For comparison, from NASCAR history here are four of the other more dominant stretches to begin a Cup season:
Darrell Waltrip, 1981: Waltrip, like all the other Hall of Famers on this list (or future Hall of Famers), had a number of terrific seasons. His best opening, though, came in 1981, when he won four of the Cup Series’ first nine races. But even with more wins than Busch, his average finish of 13.56 during that stretch doesn’t stack up. Waltrip had four finishes outside the Top 15 in ‘81, compared to just one for Busch this year (and in the unpredictable Daytona 500, at that). Both good, but Busch probably gets the edge.
Bill Elliott, 1985: Awesome Bill from Dawsonville may not have won the Cup championship in 1985, but he did win the Winston Million — a $1 million prize for winning three of NASCAR’s four major races — in what was clearly his best overall season. Elliott won four of his first nine races like Waltrip, but had a better average finish of 9.44. Still not as consistent as Busch, but then again, hardly anyone ever has been.
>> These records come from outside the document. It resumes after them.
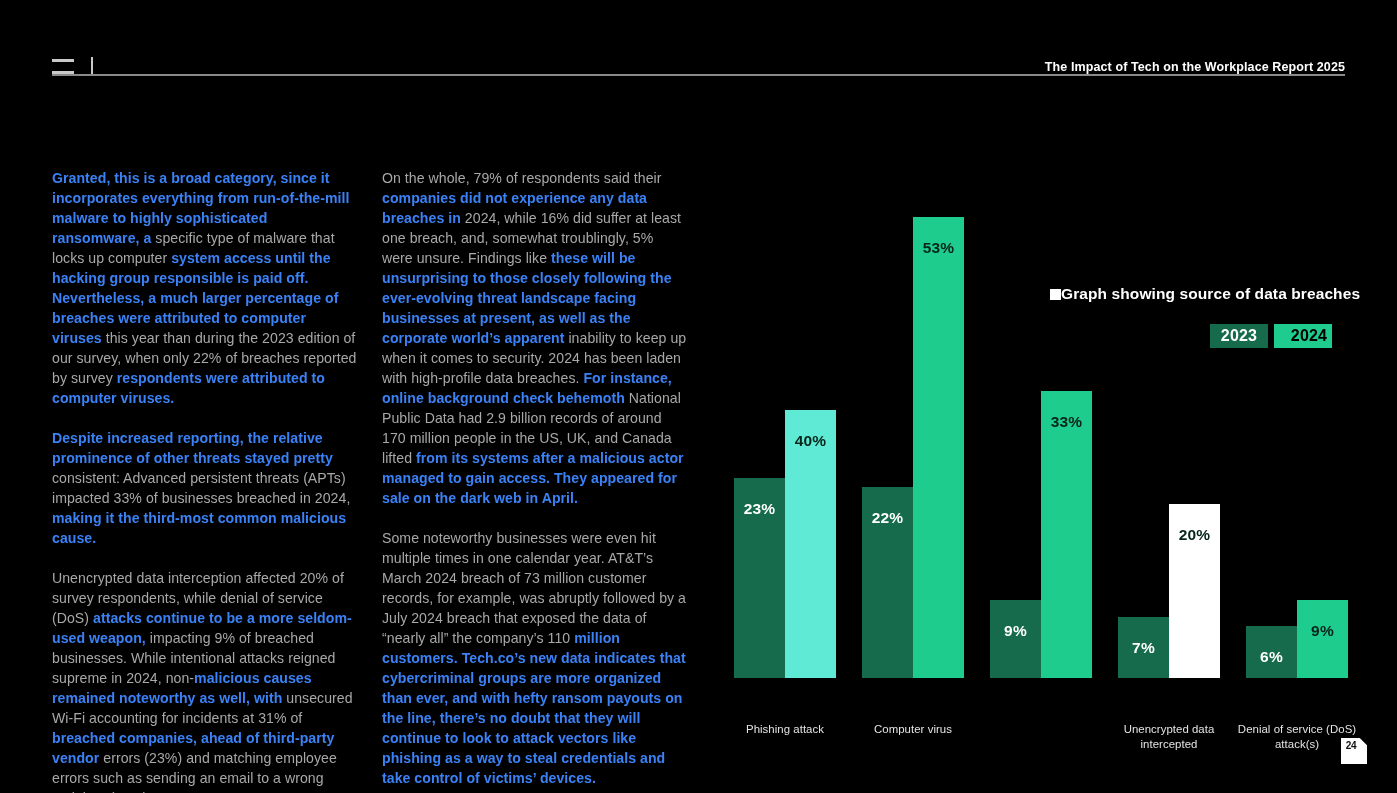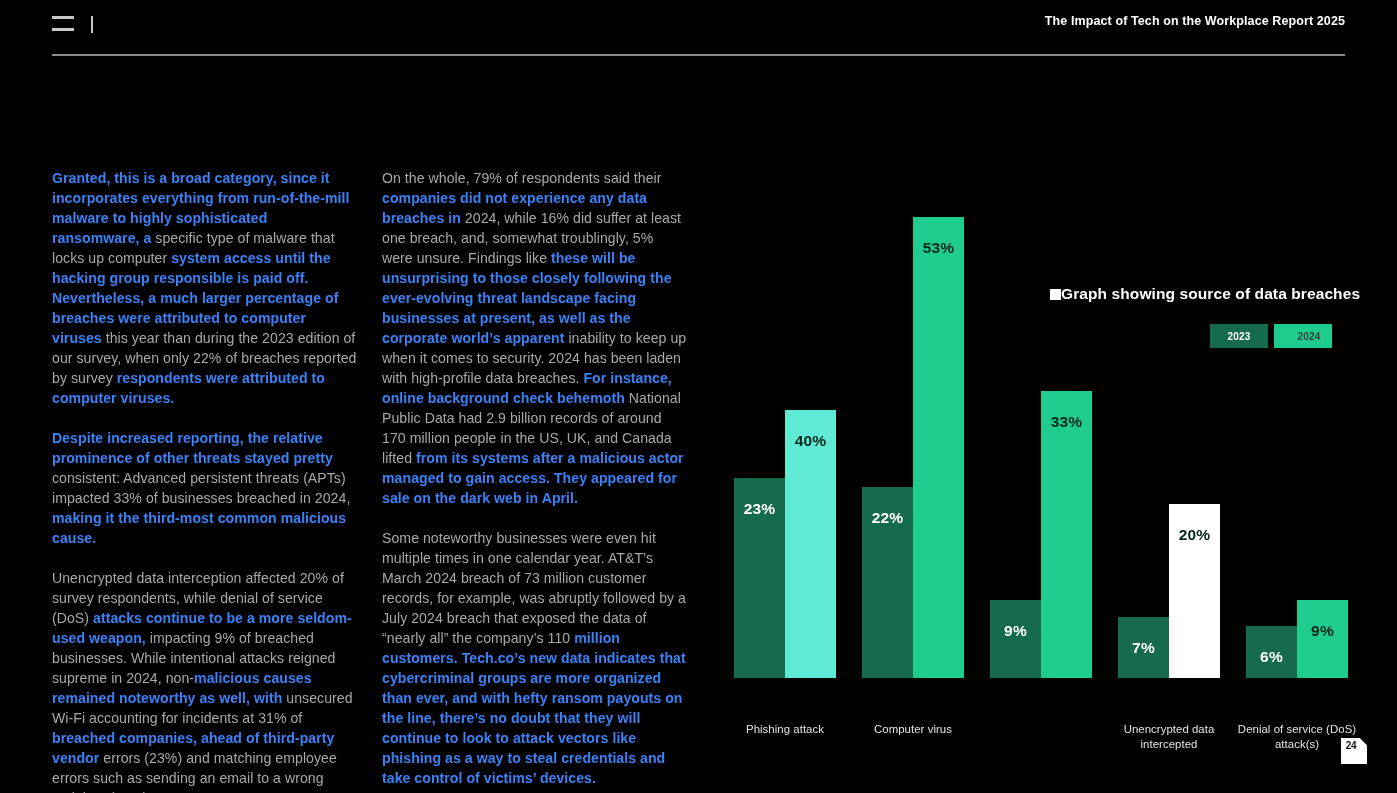--- a/index.html
+++ b/index.html
@@ -11,24 +11,24 @@
   }
   .page {
     position: relative;
     width: 1397px; height: 793px;
     background: #000000;
   }
 
   
   .header {
     position: absolute;
-    left: 52px; top: 20px;
+    left: 52px; top: 40px;
     width: 1293px; height: 36px;
     border-bottom: 2px solid #8a8a8a;
-    display: flex; align-items: flex-start;
+    display: flex; align-items: flex-end;
   }
   .hamburger {
     width: 22px; height: 15px;
     display: flex; flex-direction: column; justify-content: space-between;
     margin-top: -4px;
   }
   .hamburger span {
     display: block; width: 22px; height: 3px; background: #c9c9c9;
   }
   .hdr-divider {
@@ -81,24 +81,24 @@
     color: #ffffff; font-size: 15.5px; font-weight: 700; letter-spacing: .1px;
   }
   .legend-keys {
     position: absolute;
     left: 480px; top: 204px;
     display: flex; gap: 6px;
   }
   .legend-key {
     width: 58px; height: 24px;
     display: flex; align-items: center; justify-content: center;
-    font-size: 10px; font-weight: 700; letter-spacing: .2px;
+    font-size: 16px; font-weight: 700; letter-spacing: .2px;
   }
   .legend-key.k2023 { background: #156B4C; color: #ffffff; }
-  .legend-key.k2024 { background: #1ECC8E; color: #404040; padding-left: 12px; }
+  .legend-key.k2024 { background: #1ECC8E; color: #000000; padding-left: 12px; }
 
   .plot {
     position: absolute;
     left: 0; top: 36px;
     width: 640px; height: 522px;
   }
   .group {
     position: absolute;
     bottom: 0;
     height: 522px;

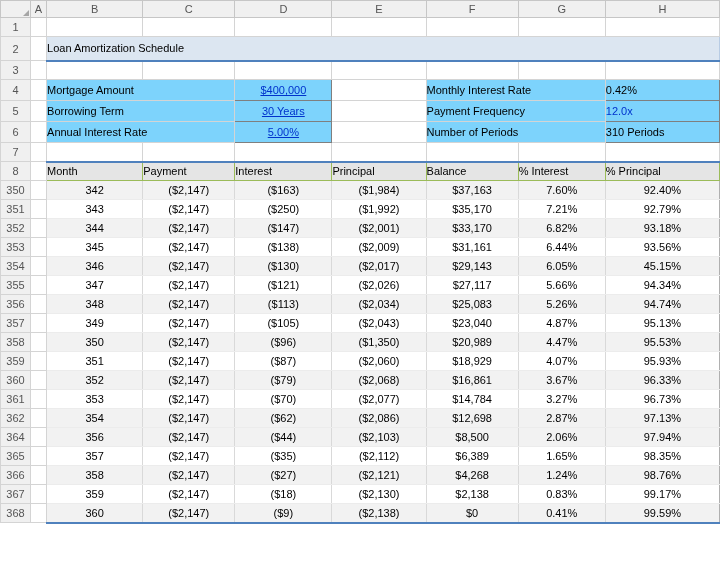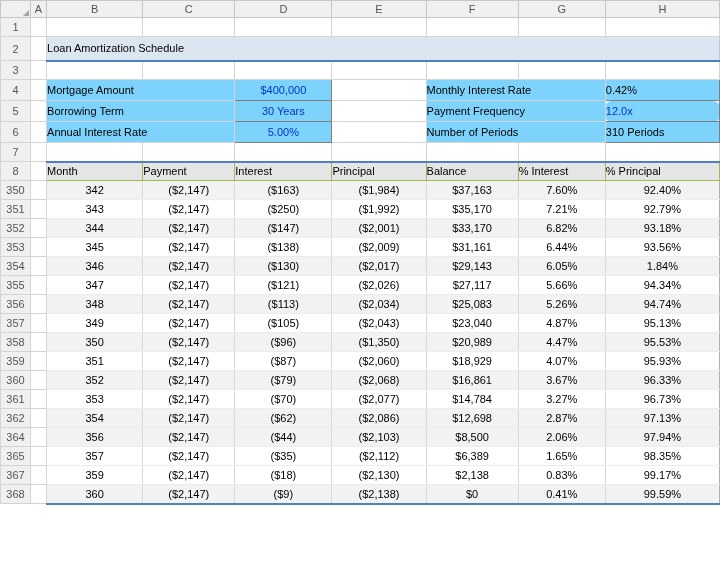--- a/index.html
+++ b/index.html
@@ -98,28 +98,29 @@
   .lbl {
     padding-left: 7px;
     text-align: left;
     font-size: 11.5px;
   }
   .inputbox {
     text-align: center;
     color: #0033cc;
     border: 1px solid #7f7f7f !important;
     font-size: 11.5px;
+    text-decoration: underline;
   }
   .outbox {
     text-align: left;
     color: #000000;
     border: 1px solid #7f7f7f !important;
     font-size: 11.5px;
   }
-  .outbox.blue { color: #0033cc; border-radius: 7px; }
+  .outbox.blue { color: #0033cc; }
 
   
   .thead {
     background: #e5e5e5;
     font-weight: bold;
     text-align: left;
     font-size: 11.5px;
     border-top: 2px solid #4f81bd !important;
     border-bottom: 1px solid #9bbb59 !important;
     border-left: 1px solid #9bbb59 !important;
@@ -303,21 +304,21 @@
         </tr>
       <tr class="banded">
           <td class="rowhead">354</td>
           <td class="blank"></td>
           <td class="dcell edge">346</td>
           <td class="dcell">($2,147)</td>
           <td class="dcell">($130)</td>
           <td class="dcell">($2,017)</td>
           <td class="dcell">$29,143</td>
           <td class="dcell">6.05%</td>
-          <td class="dcell edgeR">1.84%</td>
+          <td class="dcell edgeR">45.15%</td>
         </tr>
       <tr class="plain">
           <td class="rowhead">355</td>
           <td class="blank"></td>
           <td class="dcell edge">347</td>
           <td class="dcell">($2,147)</td>
           <td class="dcell">($121)</td>
           <td class="dcell">($2,026)</td>
           <td class="dcell">$27,117</td>
           <td class="dcell">5.66%</td>
@@ -415,20 +416,31 @@
           <td class="rowhead">365</td>
           <td class="blank"></td>
           <td class="dcell edge">357</td>
           <td class="dcell">($2,147)</td>
           <td class="dcell">($35)</td>
           <td class="dcell">($2,112)</td>
           <td class="dcell">$6,389</td>
           <td class="dcell">1.65%</td>
           <td class="dcell edgeR">98.35%</td>
         </tr>
+      <tr class="banded">
+          <td class="rowhead">366</td>
+          <td class="blank"></td>
+          <td class="dcell edge">358</td>
+          <td class="dcell">($2,147)</td>
+          <td class="dcell">($27)</td>
+          <td class="dcell">($2,121)</td>
+          <td class="dcell">$4,268</td>
+          <td class="dcell">1.24%</td>
+          <td class="dcell edgeR">98.76%</td>
+        </tr>
       <tr class="plain">
           <td class="rowhead">367</td>
           <td class="blank"></td>
           <td class="dcell edge">359</td>
           <td class="dcell">($2,147)</td>
           <td class="dcell">($18)</td>
           <td class="dcell">($2,130)</td>
           <td class="dcell">$2,138</td>
           <td class="dcell">0.83%</td>
           <td class="dcell edgeR">99.17%</td>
Elliott also won his 10th race that season — could Busch do the same this weekend at Talladega?
Dale Earnhardt, 1987: No list of the greats could be complete without some mention of Petty or Earnhardt, so here comes the Intimidator. Earnhardt would win his third Cup Series title in 1987, and that trophy largely came through the strength of his start. Earnhardt won six of his first nine races that season, including four in a row at one point. His average finish of 3.44 surpasses Busch’s this season, as do his wins. Or in other words, you can’t beat everyone, Kyle.
Jimmie Johnson, 2007: The best modern comparison for Busch’s dominant start is Johnson’s 2007 campaign, the year he ended up winning his second of five straight Cup Series championships. Johnson’s first nine races that year actually parallel Busch’s fairly nicely: he also won three races and had his worst finish in the Daytona 500. But unlike Busch, Johnson wasn’t hitting the Top 10 every other week. His average finish of 11.67 is hurt by wrecking out twice, but otherwise, this is about as close as can be for a Busch comparison. Did we mention that Johnson would also win the 10th race that year, and a championship?
As you can see, Busch’s dominant stretch to begin the 2018 NASCAR season is nothing to scoff at. What he’s accomplishing is historic, or at least right there with historic numbers in the past. (For those of you inclined to point out Petty’s exclusion here, his 1967 championship season began with only two wins in the first nine races and an average finish of 10.11, also below Busch’s.)
Now all that’s left to do? Win No. 4 this weekend at Talladega, for starters … and then try to parlay that into a second championship. That will be difficult to do. But history seems to be in Busch’s favor.
This week’s NASCAR race: Talladega: What you need to know
Race: Monster Energy NASCAR Cup Series GEICO 500.
Distance: 188 laps, or 500 miles.
Where: Talladega Superspeedway, a 2.66-mile, asphalt trioval in Lincoln, Alabama.
When: 2 p.m. Sunday.
Last year’s winner: Ricky Stenhouse Jr.
Also this week: Sparks Energy 300, Xfinity Series, Talladega Superspeedway, 3 p.m., Saturday, FOX.
Worth mentioning: A win in this race last season was the first of Stenhouse’s Cup Series career.
Who’s Hot/Who’s Not
Kyle Busch: Three wins in a row is one thing, but a fourth straight at Talladega would be his most impressive yet.
Jimmie Johnson: He said he was figuring things out, and back-to-back Top 10s proves he knows what he’s talking about.
Martin Truex Jr.: Truex easily could have won last weekend — instead he finished a disappointing 14th to move to 0-75 all-time on short tracks.
Ryan Blaney: Another missed opportunity for Blaney at Richmond, who has had strong cars all season but hasn’t broken through yet. Is this the week?